The conclusion that the right to privacy in the information age is a myth is somewhat buttressed by Glenn Greenwald, a former constitutional lawyer and now columnist on civil liberties and US national security issues for the Guardian and also author of the book: “With Liberty And Justice For Some: How The Law Is Used To Destroy Equality And Protect The Powerful.” Greenwald while commenting on the NSA’s mass and indiscriminate bulk collection of the internet communications of millions of citizens of Brazil said thus:
That the US government – in complete secrecy – is constructing a ubiquitous spying apparatus aimed not only at its own citizens, but all of the world’s citizens, has profound consequences. It erodes, if not eliminates, the ability to use the internet with any remnant of privacy or personal security.
The conclusion is further buttressed by the documentary: “‘Terms and Conditions May Apply” which exposes what corporations and governments learn about people through internet and cell phone usage, and what can be done about it, if anything. In reviewing the documentary Lloyd Grove of dailybeast.com, hit the nail on the head thus:
With the Facebooks and the AT&Ts of the world hungry to know you better for the bottom line’s sake, and with the government empowered to ask them to pass along what they know without the bother of a Fourth Amendment search- and- seizure test, the goose of privacy has been cooked, sauced and served.
Privacy is a very important right which enables us to exercise and enjoy other rights like freedom of expression which is guaranteed under section 39 of the 1999 constitution of Nigeria as amended. It empowers us to feel that we can speak freely, associate freely, and access information freely.
It is therefore sad that this right appears to be dead as even the tools which exist to ensure privacy online are not user-friendly or common place compared to the ones which do not protect our privacy as explained by Timothy B. Lee in the article: NSA Proof Encryption Exists. Why Nobody Doesn’t Anyone Use It? Tor Browser is good for protecting privacy but can only be used effectively by those who are highly skilled computer users.
You may be wondering why it is sad but the right to privacy also includes the ability of individuals to determine who holds information about them and how is that information used. However, once your personal information is collected by the numerous websites you visit on the internet, you may lose control over how and what they can do with that information. You therefore lose your right to privacy. Remember also that privacy is the ability of an individual or group to seclude themselves or information about themselves and thereby reveal themselves selectively. On the internet it is very difficult to seclude information about yourself and reveal it selectively.

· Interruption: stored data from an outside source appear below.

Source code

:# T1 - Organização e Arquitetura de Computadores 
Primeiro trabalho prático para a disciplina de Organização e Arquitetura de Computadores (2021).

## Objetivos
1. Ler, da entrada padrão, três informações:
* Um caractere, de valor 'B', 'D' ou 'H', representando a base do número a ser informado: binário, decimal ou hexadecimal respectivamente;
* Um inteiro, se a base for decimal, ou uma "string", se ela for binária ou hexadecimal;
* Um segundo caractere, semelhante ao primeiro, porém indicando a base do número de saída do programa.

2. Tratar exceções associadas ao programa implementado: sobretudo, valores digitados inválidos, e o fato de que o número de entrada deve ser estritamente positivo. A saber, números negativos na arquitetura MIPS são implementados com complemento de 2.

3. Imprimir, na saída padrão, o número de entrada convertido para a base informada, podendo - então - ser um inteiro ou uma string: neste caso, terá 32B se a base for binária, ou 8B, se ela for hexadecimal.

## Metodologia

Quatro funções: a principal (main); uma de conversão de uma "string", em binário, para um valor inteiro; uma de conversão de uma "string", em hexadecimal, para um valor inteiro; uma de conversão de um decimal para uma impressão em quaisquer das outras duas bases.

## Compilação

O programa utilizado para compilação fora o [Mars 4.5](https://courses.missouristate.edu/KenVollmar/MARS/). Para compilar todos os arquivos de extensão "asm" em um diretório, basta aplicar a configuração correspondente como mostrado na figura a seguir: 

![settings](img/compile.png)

There are certain programmes like Adblock Plus, Ghostery (which blocks the invisible tracking cookies and plug-ins on many web sites, showing it all to you, and then giving you the choice whether you want to block them one-by-one, or all together so you’ll never worry about them again. The best part about Ghostery is that it’s not just limited to social networks, but will also catch and show you ad-networks and web publishers as well) and Do Not Track. These will only protect your personal information from been tracked, collected and analyzed for advertisement purposes but not against secret, overly broad and unlawful surveillance or monitoring by NSA or GCHQ.